Building Reactive Component Systems with Kotlin

Article Summary

Zsolt Kocsi from Bumble reveals how his team tamed the chaos of reactive Android components. The secret? Two minimal interfaces and a powerful abstraction that makes subscription management disappear.

This is part two of Bumble's deep dive into their MVICore architecture. Kocsi tackles a critical challenge: as reactive components multiply in your codebase, how do you manage the explosion of subscriptions and lifecycles without drowning in boilerplate?

Key Takeaways

Critical Insight

By abstracting subscription management into a Binder with flexible lifecycle support, Bumble's team separated the concern of connecting components from managing their lifecycles, resulting in concise, readable reactive systems.
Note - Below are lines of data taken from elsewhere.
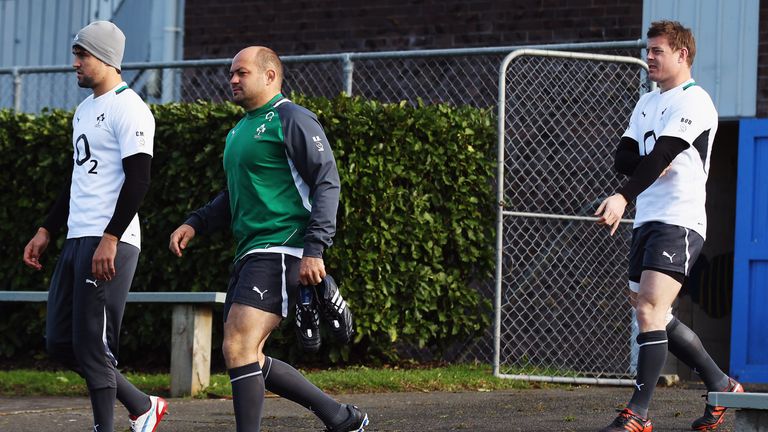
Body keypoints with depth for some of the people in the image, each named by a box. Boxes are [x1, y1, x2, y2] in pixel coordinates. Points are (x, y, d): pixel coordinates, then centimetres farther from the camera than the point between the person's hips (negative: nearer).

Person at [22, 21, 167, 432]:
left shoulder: (127, 109, -10)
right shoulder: (84, 111, 20)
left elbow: (137, 179, -17)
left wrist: (110, 239, -23)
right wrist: (46, 231, 23)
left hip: (109, 244, -10)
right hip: (77, 240, 10)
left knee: (92, 345, -10)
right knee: (59, 342, 8)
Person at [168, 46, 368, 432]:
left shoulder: (291, 119, -7)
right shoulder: (240, 129, 21)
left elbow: (327, 183, -13)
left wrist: (314, 249, -21)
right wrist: (195, 223, 16)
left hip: (283, 251, -10)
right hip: (250, 254, 10)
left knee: (238, 347, -19)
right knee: (248, 359, 8)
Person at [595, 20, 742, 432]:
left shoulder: (694, 101, -9)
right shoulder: (646, 103, 19)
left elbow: (663, 153, -23)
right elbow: (624, 156, 11)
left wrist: (623, 197, -35)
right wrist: (650, 165, -13)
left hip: (679, 220, -10)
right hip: (647, 220, 10)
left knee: (650, 310, -18)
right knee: (655, 317, 12)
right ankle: (722, 387, 25)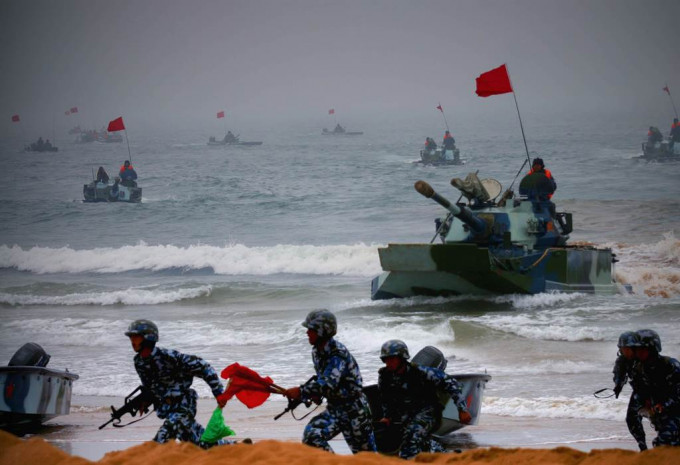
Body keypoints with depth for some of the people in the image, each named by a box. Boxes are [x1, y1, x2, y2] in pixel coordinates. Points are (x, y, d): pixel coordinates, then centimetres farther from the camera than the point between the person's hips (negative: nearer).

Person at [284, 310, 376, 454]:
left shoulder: (338, 353, -23)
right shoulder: (316, 352, 4)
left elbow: (329, 383, -34)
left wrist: (301, 392, -37)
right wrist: (316, 393, -4)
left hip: (354, 409, -8)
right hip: (334, 408, 8)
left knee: (365, 455, 0)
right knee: (311, 437, -13)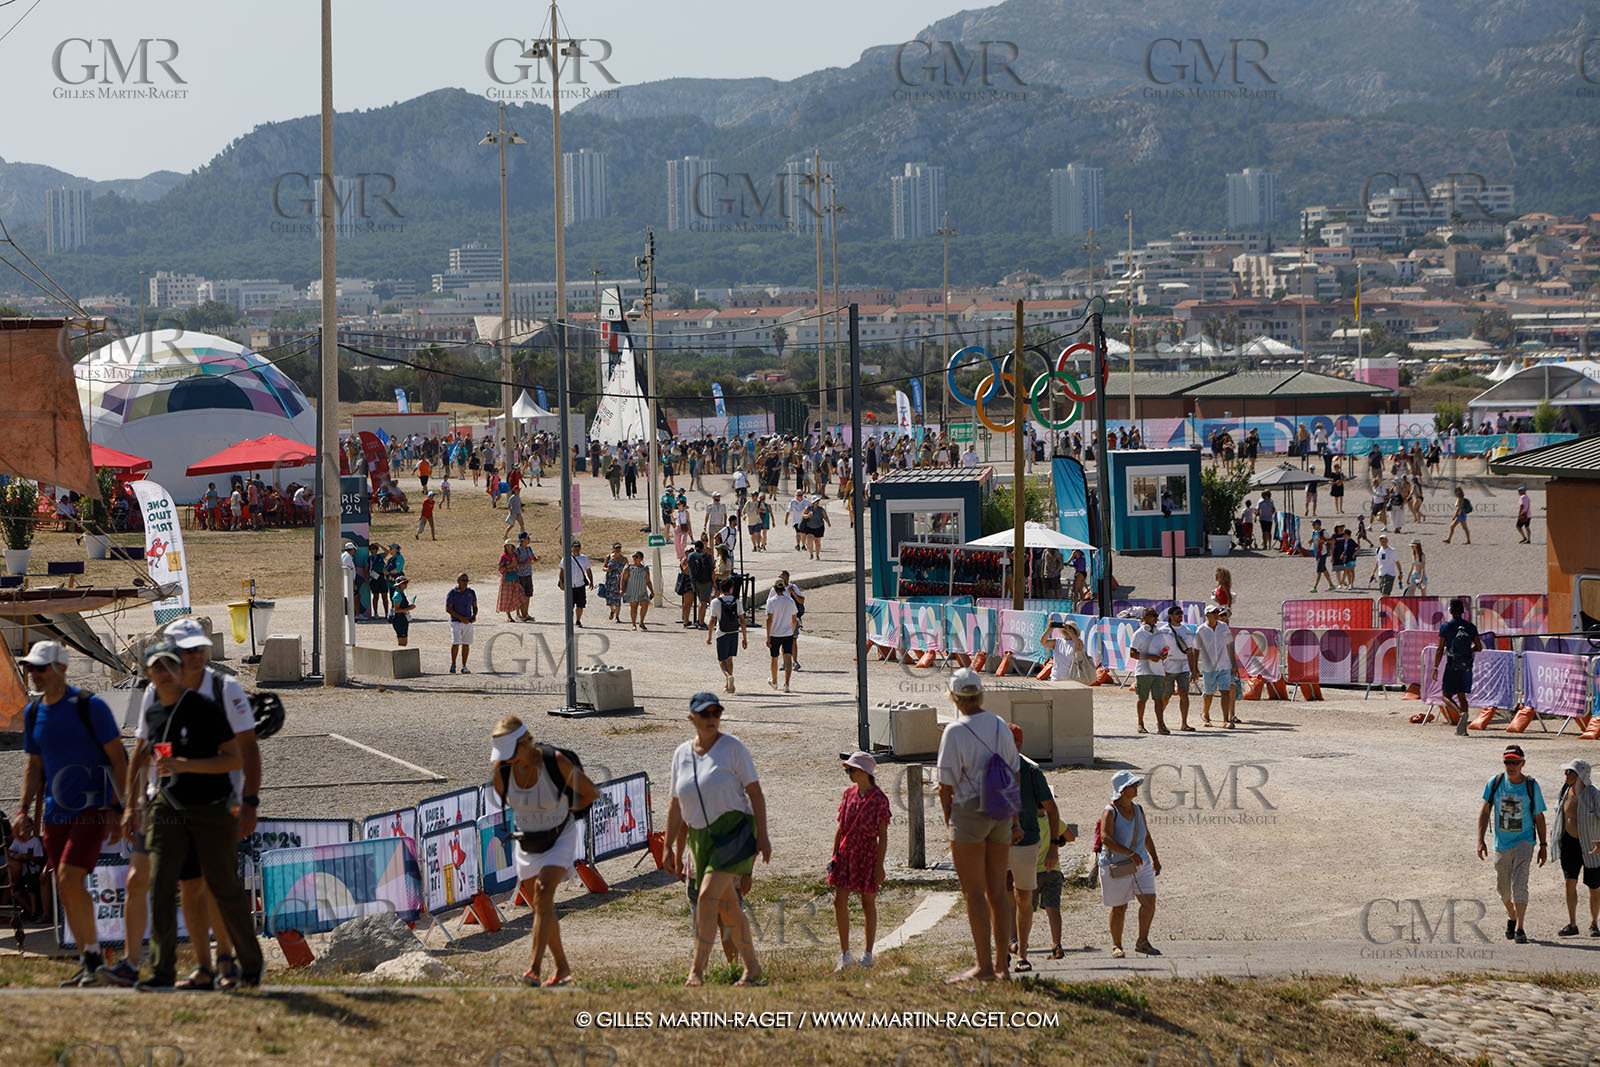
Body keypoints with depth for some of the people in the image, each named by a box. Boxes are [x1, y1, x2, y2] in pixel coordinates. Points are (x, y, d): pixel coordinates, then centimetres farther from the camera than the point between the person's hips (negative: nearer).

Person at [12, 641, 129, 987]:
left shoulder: (90, 706, -9)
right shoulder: (33, 713, 9)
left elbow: (117, 759, -7)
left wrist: (125, 808, -11)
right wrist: (25, 811, 8)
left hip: (92, 809, -6)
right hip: (55, 813, 7)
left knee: (69, 879, -19)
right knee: (66, 891, 5)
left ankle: (93, 953, -6)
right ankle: (87, 964, 14)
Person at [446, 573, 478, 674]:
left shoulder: (471, 592, 8)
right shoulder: (452, 593, -5)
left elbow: (475, 606, 18)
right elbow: (448, 609, -8)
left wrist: (474, 615, -4)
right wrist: (461, 617, -16)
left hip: (468, 622, 4)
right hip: (456, 622, -4)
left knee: (466, 644, 3)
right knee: (455, 643, -12)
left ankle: (464, 666, 9)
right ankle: (453, 664, 5)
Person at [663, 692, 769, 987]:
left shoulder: (732, 747, -4)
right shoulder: (682, 754, 9)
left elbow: (754, 792, -6)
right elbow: (677, 806, 14)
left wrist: (762, 836, -12)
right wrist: (671, 848, 11)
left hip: (734, 831, -6)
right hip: (700, 838, 6)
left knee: (707, 898, -17)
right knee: (727, 906, 9)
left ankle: (697, 971, -19)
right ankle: (752, 968, 22)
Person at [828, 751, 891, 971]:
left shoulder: (879, 798, -8)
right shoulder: (849, 794, 8)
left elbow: (883, 835, -7)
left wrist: (879, 865, -10)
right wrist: (834, 855, 11)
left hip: (867, 852, -5)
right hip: (846, 852, 5)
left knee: (868, 903, 5)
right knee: (839, 899, -3)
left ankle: (867, 954, 14)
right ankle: (845, 955, 4)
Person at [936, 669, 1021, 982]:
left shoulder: (955, 732, -12)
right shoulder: (1001, 726, 6)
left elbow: (947, 785, -10)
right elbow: (1014, 776, 11)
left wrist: (949, 822, 3)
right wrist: (1016, 820, 17)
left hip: (969, 812, -6)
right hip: (1001, 815, 6)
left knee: (974, 893, -4)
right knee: (997, 892, 11)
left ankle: (984, 967, -6)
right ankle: (1001, 965, 13)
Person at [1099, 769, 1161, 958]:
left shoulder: (1138, 810, 8)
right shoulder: (1110, 812, -13)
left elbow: (1146, 837, 21)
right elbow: (1106, 839, -25)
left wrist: (1155, 859, 18)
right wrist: (1131, 854, -29)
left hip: (1140, 864, 6)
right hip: (1116, 867, -6)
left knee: (1149, 900, -5)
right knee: (1119, 907, 2)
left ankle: (1142, 942, 7)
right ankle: (1116, 946, 15)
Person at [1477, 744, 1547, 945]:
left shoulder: (1531, 786, -5)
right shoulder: (1495, 783, -2)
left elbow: (1539, 817, 3)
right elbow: (1485, 812, 4)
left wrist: (1543, 845, 3)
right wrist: (1480, 840, -4)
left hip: (1524, 841, -3)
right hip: (1501, 843, 3)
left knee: (1519, 884, -18)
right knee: (1503, 888, 13)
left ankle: (1519, 929, -21)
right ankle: (1511, 918, 40)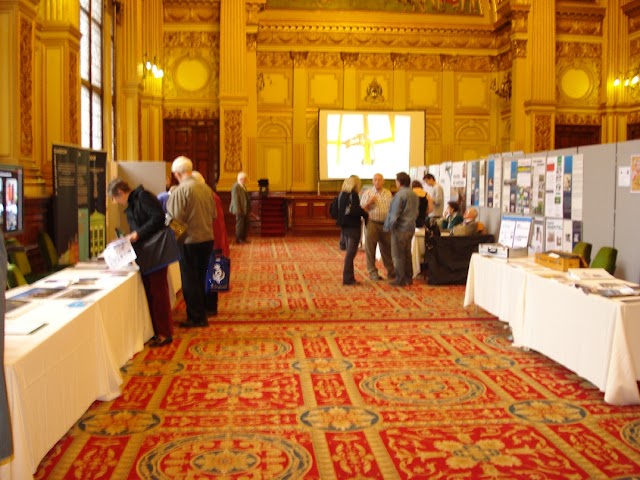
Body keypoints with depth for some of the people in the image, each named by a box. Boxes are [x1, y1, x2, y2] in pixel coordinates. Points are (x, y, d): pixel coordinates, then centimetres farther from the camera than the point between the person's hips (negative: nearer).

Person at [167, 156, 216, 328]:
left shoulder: (180, 191, -16)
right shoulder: (206, 188, 3)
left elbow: (175, 219, -17)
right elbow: (214, 214, 9)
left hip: (189, 241, -6)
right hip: (207, 238, 6)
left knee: (190, 281, 6)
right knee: (201, 279, 18)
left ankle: (196, 317, 12)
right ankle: (201, 313, 27)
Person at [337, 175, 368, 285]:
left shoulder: (342, 194, 10)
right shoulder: (353, 194, -14)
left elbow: (338, 210, 14)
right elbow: (356, 210, -22)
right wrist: (366, 214, -8)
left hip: (344, 225, 8)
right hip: (353, 226, -8)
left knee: (349, 251, 15)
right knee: (351, 252, -3)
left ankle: (349, 277, 19)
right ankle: (347, 278, -1)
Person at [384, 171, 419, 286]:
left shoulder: (400, 195, -16)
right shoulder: (414, 195, 11)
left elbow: (395, 213, -17)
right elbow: (416, 212, 18)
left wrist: (390, 226, -8)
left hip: (400, 228, -9)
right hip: (411, 227, 9)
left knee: (398, 255, -1)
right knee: (407, 253, 16)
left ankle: (400, 279, 2)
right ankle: (408, 278, 21)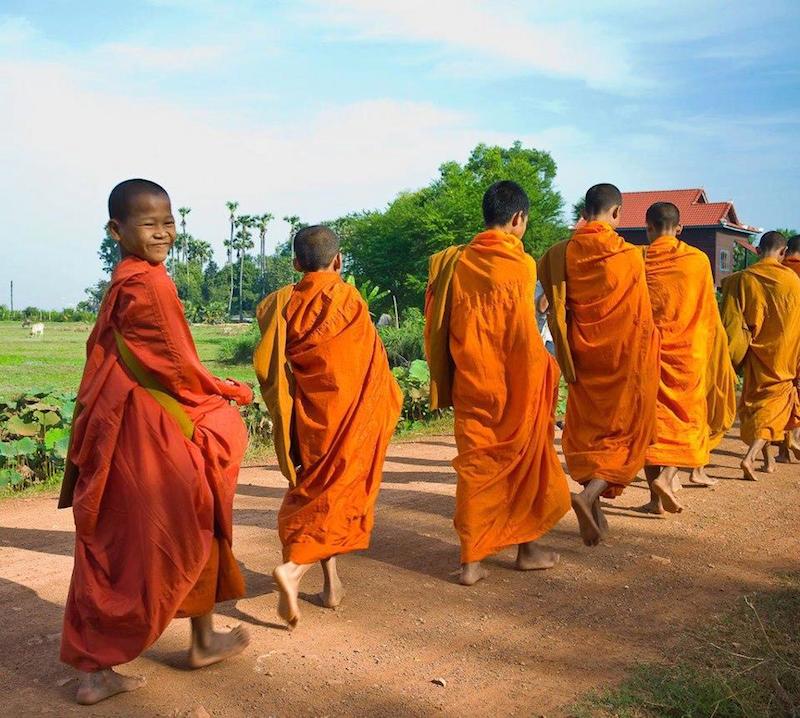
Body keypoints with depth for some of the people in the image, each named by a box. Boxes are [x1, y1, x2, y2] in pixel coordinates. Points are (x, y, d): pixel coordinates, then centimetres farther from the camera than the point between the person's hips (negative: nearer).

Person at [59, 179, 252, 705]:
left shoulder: (120, 284, 12)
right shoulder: (150, 283, -17)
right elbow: (177, 366, -17)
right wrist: (229, 391, -1)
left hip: (120, 428, 9)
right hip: (156, 431, -9)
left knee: (111, 546, 12)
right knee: (195, 528, 9)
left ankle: (95, 669, 20)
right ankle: (204, 641, 27)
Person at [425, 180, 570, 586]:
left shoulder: (456, 261, 4)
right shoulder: (518, 264, -11)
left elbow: (440, 325, 8)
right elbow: (523, 333, -15)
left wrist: (447, 382, 15)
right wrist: (541, 369, -3)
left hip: (469, 385, 4)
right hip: (513, 384, -4)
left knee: (475, 464, 9)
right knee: (524, 460, 13)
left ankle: (471, 560, 8)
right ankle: (527, 549, 26)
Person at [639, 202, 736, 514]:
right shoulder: (698, 260, -1)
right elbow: (709, 313, 5)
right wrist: (718, 351, 18)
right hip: (688, 352, 0)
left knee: (650, 417, 6)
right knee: (685, 417, 10)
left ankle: (656, 497, 5)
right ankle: (666, 475, -11)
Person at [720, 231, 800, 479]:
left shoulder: (743, 279, -6)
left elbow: (732, 321, -5)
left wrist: (734, 355, 4)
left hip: (755, 354, 3)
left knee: (755, 400, 18)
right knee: (775, 403, 2)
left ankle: (767, 457, 29)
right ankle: (750, 456, -16)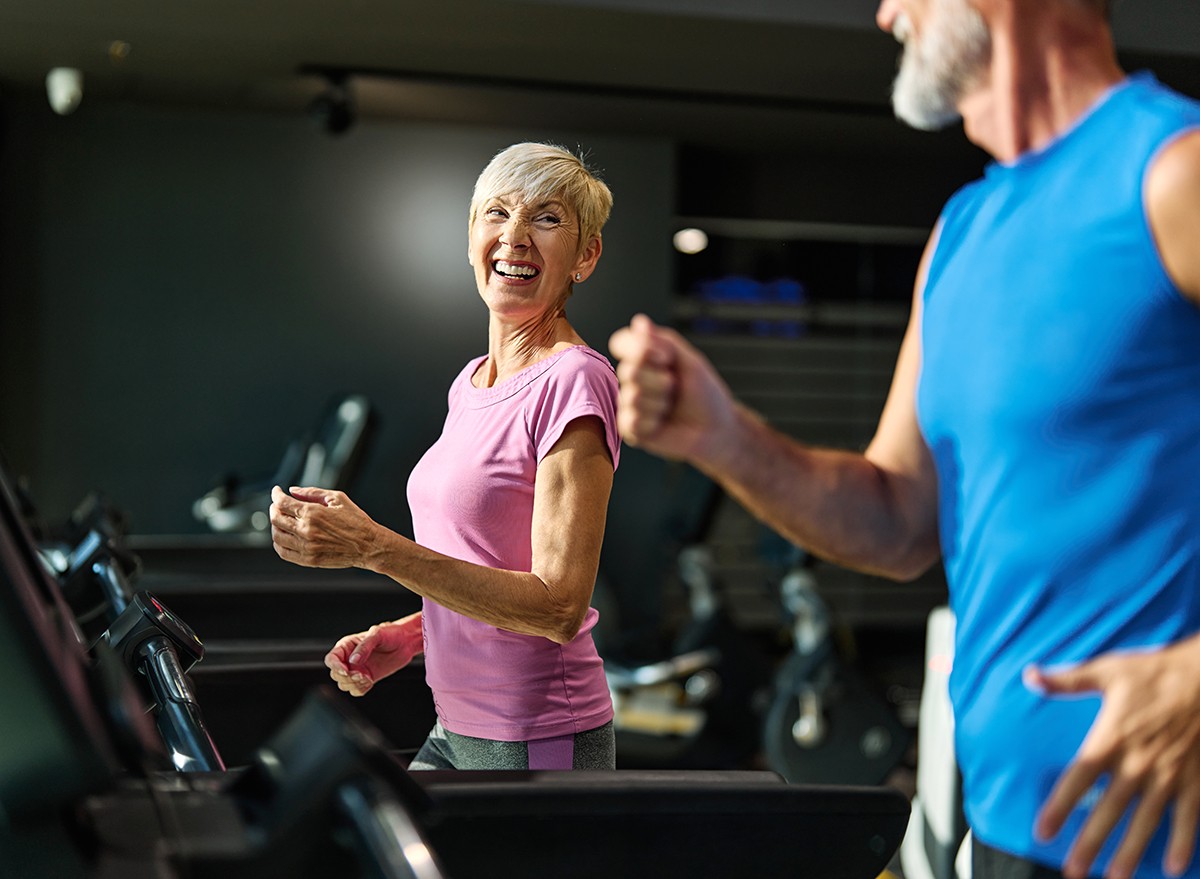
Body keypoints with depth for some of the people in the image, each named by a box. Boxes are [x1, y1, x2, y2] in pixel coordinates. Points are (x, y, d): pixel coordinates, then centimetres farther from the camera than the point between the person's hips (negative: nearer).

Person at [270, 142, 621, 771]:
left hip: (540, 742, -7)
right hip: (455, 730, 8)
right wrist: (405, 638, 3)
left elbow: (559, 606, -22)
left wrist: (374, 546, -26)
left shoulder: (575, 381, -15)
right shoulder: (471, 382, 11)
The upcoming articles promise to reveal their UI/business logic separation practices and how they add time travel debugging to any subscription with middleware.

About This Article

Problem

Badoo's reactive codebase had grown messy with observables and subscriptions scattered across many levels. This made it hard to manage lifecycles and dispose of subscriptions properly as Android components went through their start, stop, resume, and pause cycles.

Solution

Zsolt Kocsi's team built a Binder class that takes care of subscriptions automatically. It maps lifecycle events like BEGIN and END signals to subscription state, so developers don't have to manually dispose of subscriptions anymore.

Impact

The Binder lets developers write reactive component connections in just a few lines of code that are easy to read. As the number of components grows, this high-level overview becomes increasingly valuable.